The Joplin Globe
November 03, 2006 01:34 am
—
By Mike Pound
Globe columnist
I have to admit, I really don't know what is lying at the bottom of the bottle of Heineken beer. But whatever it is, I don't want to drink it.
The object at the bottom of the bottle appears to be some sort of mollusk, maybe a cross between a large snail and a small hermit crab. It's hard to tell because the beer in the bottle is murky, and there is a bunch of white stuff floating around it. Now, I'm no marine biologist, but it seems to me that a mollusk's natural habitat is not at the bottom of a bottle of Dutch beer.
Dawn LaPlanter and her mother, Mary Shiff, swear they have no idea how the thing got into the beer, and I don't have any reason to doubt them. Dawn said she bought a 12-pack of Heineken for her mother last Saturday at a Joplin liquor store.
Mary said she's not a big drinker, but she will have an occasional beer.
"I only take one or two at a time and put them in the refrigerator," she said.
Mary said that after she opened the cardboard box that the beer came in, she took out a bottle and noticed that the cap was loose. She said that when she pried the cap off, she noticed something floating at the top of the bottle.
"I didn't know what it was, but I didn't want it to get out, so I opened another bottle and put that cap on it," Mary said.
So the cap on the bottle now is not the cap that was on the bottle when Dawn brought the beer home, which could suggest that Dawn or Mary may have tampered with the bottle.
But Dawn and Mary insist that's not the case and, again, I don't have any reason to doubt them. Mainly because the women really don't seem to want anything from the Heineken folks other than their money back.
See, that's where I'm different from Dawn and Mary. If I found a mollusk-type object at the bottom of a bottle of Heineken, I would be on the phone demanding that a delivery truck full of beer be in front of my house faster than Republicans can pounce on a John Kerry mistake.
Heineken folks: Well, Mr. Pound, how much beer would it take to make this go away?
Me: That depends. How much do you have?
Dawn said the first thing she did when her mom found the little monster at the bottom of the beer bottle was call the liquor store.
"But they told me I had to call Heineken," Dawn said.
So she did. She eventually talked to a woman named Michele, who, according to Dawn, at first wasn't exactly the nicest person in the world.
But eventually, Dawn said, Michele decided that the Heineken folks would give her $50.
But Dawn said the Heineken folks called back and told her that they were sending someone out to her house today to pick up the bottle and have it "analyzed" before they would pony up the $50.
The only problem is that Dawn and Mary aren't so sure they want to turn loose of the bottle. They told me that they spoke with two different lawyers who told them not to turn it over.
So we have a standoff.
By the way, I tried to call Michele on Thursday, but I got her voice mail.

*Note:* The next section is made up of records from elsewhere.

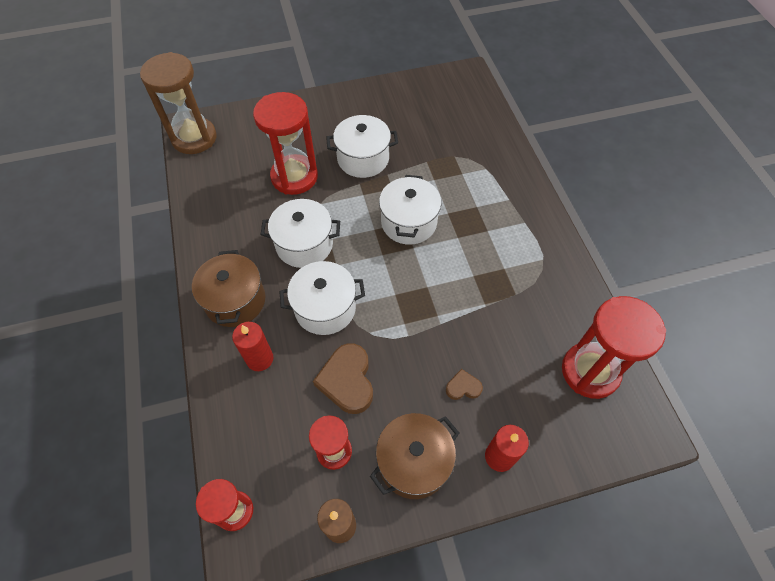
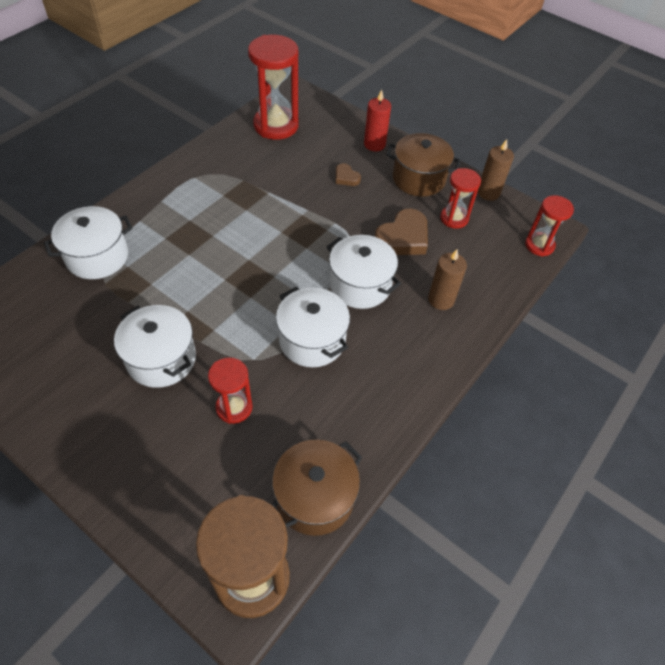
camera: 130 degrees left, 5 degrees down
(235, 300) = (413, 353): brown pot -> brown pot (315, 497)
(260, 359) = (441, 300): red candle -> brown candle
(294, 177) = (234, 407): red hourglass -> red hourglass, size x0.57
(408, 222) = (222, 276): white pot -> white pot (97, 257)

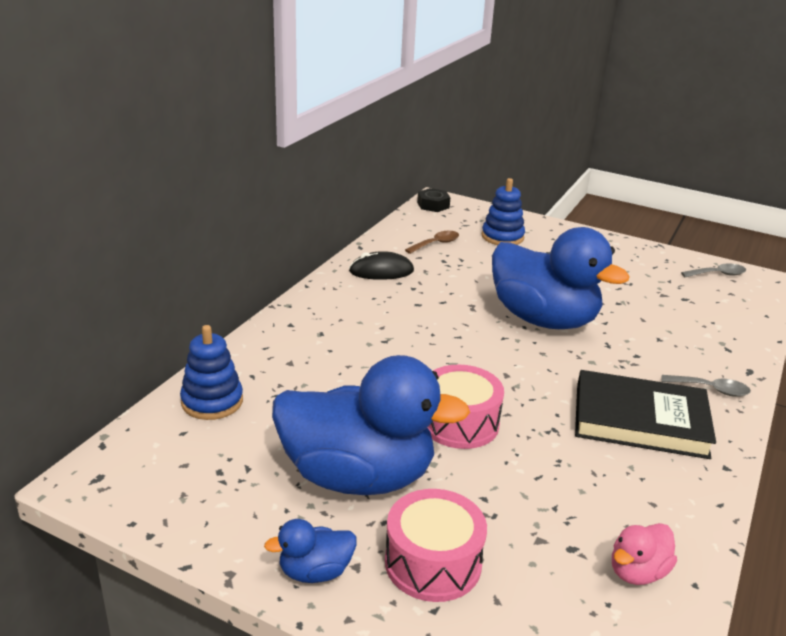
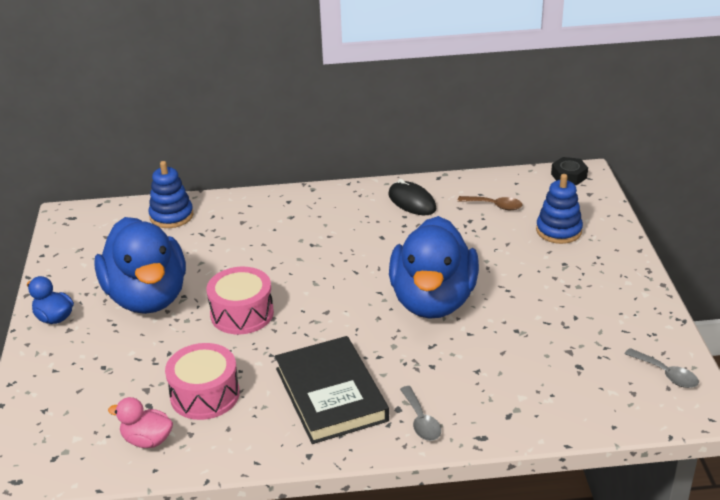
camera: 60 degrees right, 5 degrees up
(433, 563) = (92, 355): pink drum -> pink drum (205, 395)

I left a message, but she didn't call me back.
I want to stress again that Dawn says she doesn't want to cause any trouble.
"I just want to get our money back, and maybe get reimbursed for the gas we spent going back and forth to the liquor store and for all the phone calls we had to make," she said.
Seems fair to me.
But on the other hand, I can see why the Heineken folks would be reluctant to just fork over some jack every time someone claims to have found something in one of their bottles of beer.
But I don't think Dawn and Mary are to blame for whatever is in the bottle. Call it a hunch, but I just don't see them trying to pull a fast one here.
Mary said that whatever is in the bottle of beer appeared to be alive on Saturday, but when I checked on it Thursday morning, it didn't so much look alive.
"It's either dead or drunk," Mary said.
So here's the deal. Dawn and Mary have a 12-pack of Heineken that Mary won't touch because one of the bottles has what appears to be some sort of sea creature in it. What they want is their money back.
Heineken is prepared to give the women $50 for their trouble if the company can have the bottle of beer to "analyze." But Dawn and Mary aren't sure that they want to part with the bottle before they get their money.
Until the thing is resolved, all I can say for sure is that Mary is no longer a Heineken drinker.
"Oh no," she said. "I wouldn't touch the stuff if they gave me 100 bottles."
Again, that's where Mary and I are different.